“This was therapy,” Christine McVie said, in 2022, of recording her 2004 album, In The Meantime. “I was coming out of a relationship and just got it all off my chest.” McVie’s third and final solo album was underheard and underappreciated on release. Now, with In The Meantime freshly reissued both on vinyl and in a gorgeous new Dolby Atmos mix, the time is ripe for its reappraisal – as Dan Perfect, McVie’s nephew and the album’s co-producer/co-writer, tells Dig! in this exclusive interview.
Listen to ‘In The Meantime’ here.
Returning to England: “I’d just had enough”
A mainstay of Fleetwood Mac throughout many of the band’s ever-changing line-ups, Christine McVie had not been a prolific solo artist. She had released one self-titled album in 1970 (Christine Perfect, issued under her maiden name) and another in 1984 (Christine McVie). Her incredible career in Fleetwood Mac, alongside the demands of touring with the band, had left her without much time and energy for writing and recording music under her own name.

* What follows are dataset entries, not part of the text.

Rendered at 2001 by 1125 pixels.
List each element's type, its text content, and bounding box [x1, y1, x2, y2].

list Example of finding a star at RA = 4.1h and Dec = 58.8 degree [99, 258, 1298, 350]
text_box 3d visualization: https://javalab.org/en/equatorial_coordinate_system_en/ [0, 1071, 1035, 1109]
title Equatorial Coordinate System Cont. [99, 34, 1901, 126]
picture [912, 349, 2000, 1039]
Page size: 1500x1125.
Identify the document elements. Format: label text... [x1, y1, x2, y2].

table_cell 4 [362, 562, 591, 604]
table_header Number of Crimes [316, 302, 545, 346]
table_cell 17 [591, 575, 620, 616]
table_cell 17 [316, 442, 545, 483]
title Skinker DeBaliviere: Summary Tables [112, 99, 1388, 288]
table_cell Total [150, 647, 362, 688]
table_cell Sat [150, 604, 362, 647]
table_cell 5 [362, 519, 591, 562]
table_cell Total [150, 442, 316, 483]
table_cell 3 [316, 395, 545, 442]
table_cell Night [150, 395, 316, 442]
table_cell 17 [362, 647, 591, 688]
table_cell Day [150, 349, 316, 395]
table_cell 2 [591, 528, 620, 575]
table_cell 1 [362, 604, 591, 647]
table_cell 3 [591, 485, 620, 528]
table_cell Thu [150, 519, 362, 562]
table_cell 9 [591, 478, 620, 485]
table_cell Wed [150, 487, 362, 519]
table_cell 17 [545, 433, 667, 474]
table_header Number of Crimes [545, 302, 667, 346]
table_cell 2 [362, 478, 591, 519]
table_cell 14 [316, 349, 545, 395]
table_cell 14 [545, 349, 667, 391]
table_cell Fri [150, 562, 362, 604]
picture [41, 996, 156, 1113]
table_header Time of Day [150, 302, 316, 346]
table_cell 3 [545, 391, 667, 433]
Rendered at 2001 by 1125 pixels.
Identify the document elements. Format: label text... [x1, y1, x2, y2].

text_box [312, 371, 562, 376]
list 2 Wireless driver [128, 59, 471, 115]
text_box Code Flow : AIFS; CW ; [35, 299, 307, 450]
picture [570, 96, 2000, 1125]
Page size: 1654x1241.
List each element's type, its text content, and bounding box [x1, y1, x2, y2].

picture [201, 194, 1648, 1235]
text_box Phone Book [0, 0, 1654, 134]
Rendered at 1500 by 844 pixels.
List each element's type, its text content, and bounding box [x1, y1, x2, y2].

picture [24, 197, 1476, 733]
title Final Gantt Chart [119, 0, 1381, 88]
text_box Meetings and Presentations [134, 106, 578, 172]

McVie left the group in 1998. “I was tired of living out of a suitcase, tired of travel, plus I had a fear of flying,” she said in 2017. “I’d been doing it longer than Stevie [Nicks] and Lindsey [Buckingham], and I’d just had enough. Plus, my father was really sick and I wanted to come back to England and rediscover my roots, and I was quite adamant that this was what I wanted to do.”
Dan Perfect remembers how his aunt begin considering a return to recording. “Chris, in the late 90s, she pretty much thought she’d retired,” he tells Dig! “She came back to England, bought a country house, and got the dogs. The reality of it was that she was bored out of her brains. And it took her quite a bit of time for her to really realise that.”